TASK DIRECTIONS — In the passage below on Jamaica's banana exports, transcribe the text from "Robinson was no" up to and including "more equitably resolved.".

PASSAGE SHOWN —
------------------------

Last year when Hurricane Dean hit, damaging 2,359 hectares of the crop, Jamaica earned US$9 million in exports from the fruit; in 2006 when the country was recovering from the 2005 rains, earnings were US$13 million; in 2005, when the industry struggled to shake off the devastation of Hurricane Ivan of 2004, exports brought in US$4.7 million.
But Jamaica, as a member of CARICOM as well as the ACP alliance, is loyal to those for whom banana is still central to jobs and fiscal health.
Conveying Jamaica's position to EU
Senator Robinson last week said action was being taken under the ACP alliance to convey Jamaica's position to the European Commission, Latin America and the World Trade Organisation (WTO).
Robinson was no more specific than that, but there were rumblings in the region even before his statement that CARICOM was prepared to hold a hard line by withholding its vote in trade talks if the issue of preferences for struggling nations was not more equitably resolved.
Publicly, however, the region's acting chief negotiator Henry Gill said in Geneva Monday that the Caribbean was invested in seeing the Doha talks resumed and completed, given its vulnerability to rising global food prices.
Geneva has been the centre stage of the banana wars, which have transcended two decades.
So far the victories have all gone to Latin American producers who are said to control more than 80 per cent of the EU market, and whose banana industry has significant ownership by US-based corporations, notably Dole and Chiquita.

------------------------

DATASET EXCERPT —
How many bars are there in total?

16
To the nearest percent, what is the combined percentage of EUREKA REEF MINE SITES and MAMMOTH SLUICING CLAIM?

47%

------------------------

RESPONSE FOR THIS EXERCISE —
Robinson was no more specific than that, but there were rumblings in the region even before his statement that CARICOM was prepared to hold a hard line by withholding its vote in trade talks if the issue of preferences for struggling nations was not more equitably resolved.